Since the Mutual Evaluation Report, Turkey's AML/CFT framework now includes lawyers through the new Law No. 7262. However, where ML/TF risks are higher, they are still not required to adopt a risk-based approach to enhanced due diligence. In addition, deficiencies in Recommendation 10 have an impact on Recommendation 22. In addition, there are no specific requirements for Designated Non-Financial Businesses and Professions to comply with provisions covering PEPs and new technologies. Therefore, Turkey's progress is being made, but Recommendation 22 remains partially aligned.
In the round 4 Mutual Assessment Report, Turkey was rated partially compliant for Recommendation 24 because Turkey lacked a comprehensive assessment of the money laundering and terrorist financing risks associated with any legal entity established in Turkey, an overall obligation to acquire beneficial ownership and keep it updated. It lacked a mechanism to ensure that bearer shares were not misused for money laundering and terrorist financing and were free of proportionate and dissuasive sanctions. Furthermore, Turkey does not have a specific process or mechanism to monitor the quality of assistance received regarding basic and beneficial ownership information.
Since Mutual Evaluation Report, Turkey has amended the Turkish Commercial Code and established a mechanism to ensure that bearer shares/warrants are not misused for money laundering and terrorist financing. Based on these revisions, legal entities may issue bearer shares if they keep an appropriate record of the issue and transfer of bearer shares. Bearer shares are not converted into registered shares. If the transfer of bearer shares has not been registered with the Central Depository, the bearer shareholder may not be able to practice their rights.

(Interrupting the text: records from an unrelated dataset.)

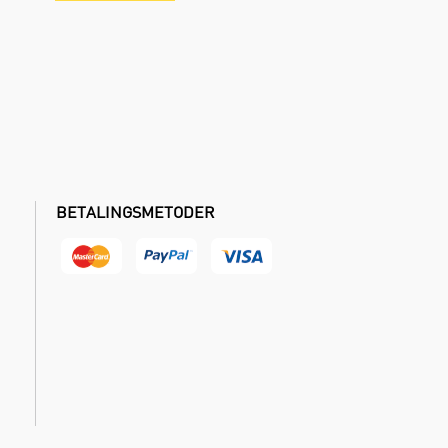
BETALINGSMETODER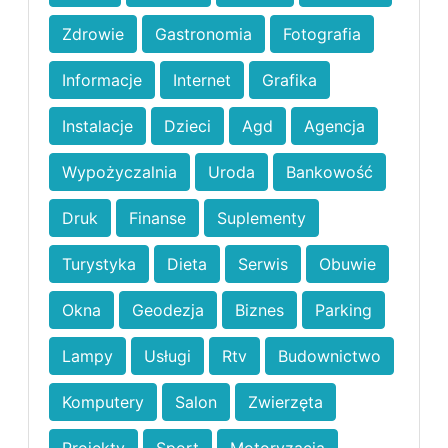
Zdrowie
Gastronomia
Fotografia
Informacje
Internet
Grafika
Instalacje
Dzieci
Agd
Agencja
Wypożyczalnia
Uroda
Bankowość
Druk
Finanse
Suplementy
Turystyka
Dieta
Serwis
Obuwie
Okna
Geodezja
Biznes
Parking
Lampy
Usługi
Rtv
Budownictwo
Komputery
Salon
Zwierzęta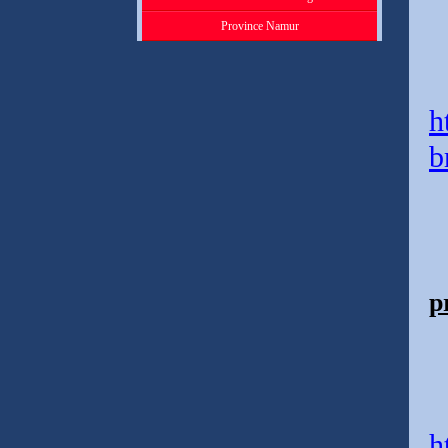
Province Namur
h
b
p
h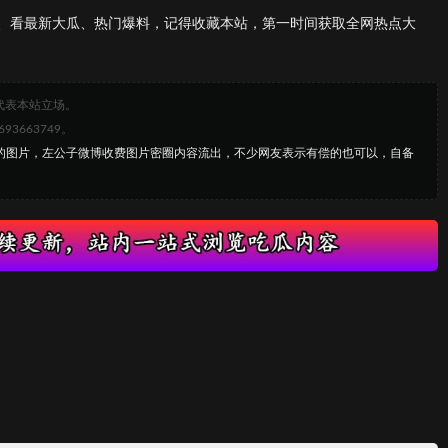
、看最新大瓜、热门爆料，记得收藏本站，第一时间获取全网热点大
代表本站立场。
663749。
子的图片，左公子微博收费图片密圈内容流出，不少网友表示有偿的也可以，自备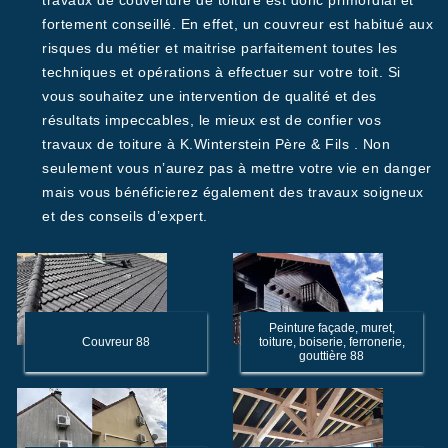
travaux de couverture de toiture est donc primordial et
fortement conseillé. En effet, un couvreur est habitué aux
risques du métier et maitrise parfaitement toutes les
techniques et opérations à effectuer sur votre toit. Si
vous souhaitez une intervention de qualité et des
résultats impeccables, le mieux est de confier vos
travaux de toiture à K.Winterstein Père & Fils . Non
seulement vous n’aurez pas à mettre votre vie en danger
mais vous bénéficierez également des travaux soigneux
et des conseils d’expert.
Peinture façade, muret,
Couvreur 88
toiture, boiserie, ferronerie,
gouttière 88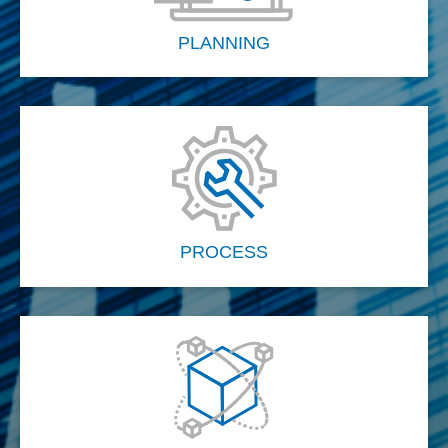
PLANNING
PROCESS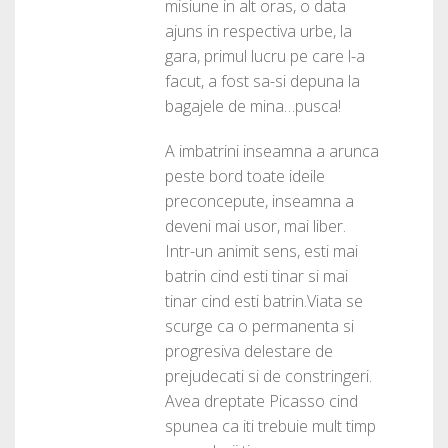
misiune in alt oras, o data
ajuns in respectiva urbe, la
gara, primul lucru pe care l-a
facut, a fost sa-si depuna la
bagajele de mina…pusca!
A imbatrini inseamna a arunca
peste bord toate ideile
preconcepute, inseamna a
deveni mai usor, mai liber.
Intr-un animit sens, esti mai
batrin cind esti tinar si mai
tinar cind esti batrin.Viata se
scurge ca o permanenta si
progresiva delestare de
prejudecati si de constringeri.
Avea dreptate Picasso cind
spunea ca iti trebuie mult timp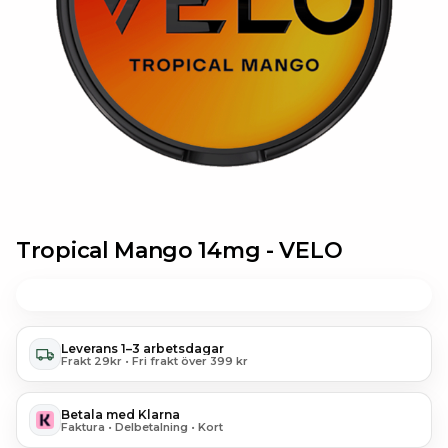
Tropical Mango 14mg -
VELO
Leverans 1–3 arbetsdagar
Frakt 29kr • Fri frakt över 399 kr
Betala med Klarna
Faktura • Delbetalning • Kort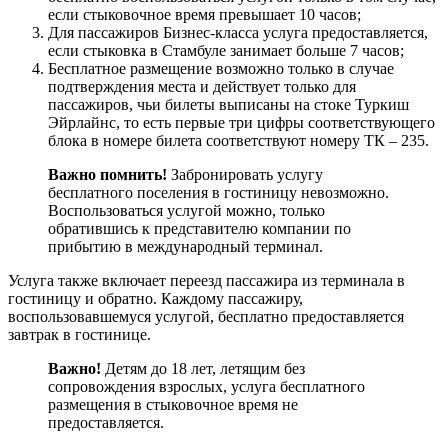
если стыковочное время превышает 10 часов;
Для пассажиров Бизнес-класса услуга предоставляется,
если стыковка в Стамбуле занимает больше 7 часов;
Бесплатное размещение возможно только в случае
подтверждения места и действует только для
пассажиров, чьи билеты выписаны на стоке Туркиш
Эйрлайнс, то есть первые три цифры соответствующего
блока в номере билета соответствуют номеру ТК – 235.
Важно помнить!
Забронировать услугу
бесплатного поселения в гостиницу невозможно.
Воспользоваться услугой можно, только
обратившись к представителю компании по
прибытию в международный терминал.
Услуга также включает переезд пассажира из терминала в
гостиницу и обратно. Каждому пассажиру,
воспользовавшемуся услугой, бесплатно предоставляется
завтрак в гостинице.
Важно!
Детям до 18 лет, летящим без
сопровождения взрослых, услуга бесплатного
размещения в стыковочное время не
предоставляется.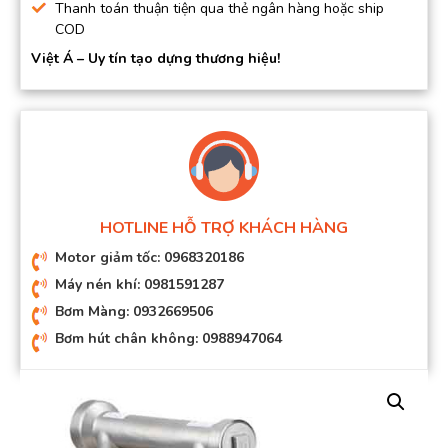
Thanh toán thuận tiện qua thẻ ngân hàng hoặc ship
COD
Việt Á – Uy tín tạo dựng thương hiệu!
HOTLINE HỖ TRỢ KHÁCH HÀNG
Motor giảm tốc: 0968320186
Máy nén khí: 0981591287
Bơm Màng: 0932669506
Bơm hút chân không: 0988947064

However, Turkey is making progress due to the lack of a comprehensive assessment of the money laundering and terrorist financing risks associated with all legal entities and the absence of deterrent sanctions, concerns about accurate and up-to-date beneficial owner information and their timely identification, as well as the presence of beneficiaries residing abroad. But Recommendation 24 remains partially compliant.
Turkey was rated partially compliant for Recommendation 35 due to the absence of lawyers in the Round 4 Mutual Evaluation Report; monetary sanctions for Financial Institutions/ Designated Non-Financial Businesses and Professions, and sanctions for NPOs that are not deemed to be proportionate or dissuasive; and there was a statute of limitations limiting the imposition of an administrative fine within five years from the date on which the obligation was breached.
Most of these shortcomings were corrected by Law No. 7262, which amended the other six Laws. As a result, Turkey:
- Included lawyers in the AML/CFT framework.
- Increased the maximum amount of fines for violation of targeted financial sanctions.
- Increased the level of sanctions.
- Increased monetary sanctions applicable to Financial Institutions and Designated Non-Financial Businesses and Professions for violations of the AML/CFT requirements of Recommendations 9–23.
The updated monetary sanctions framework is generally proportionate and dissuasive in light of the enterprise size of most of the obliged institutions in Turkey.
Despite these significant changes, a minor shortcoming of the existence of a statute of limitations remains. Therefore, Recommendation 35 has been rerated as largely compliant.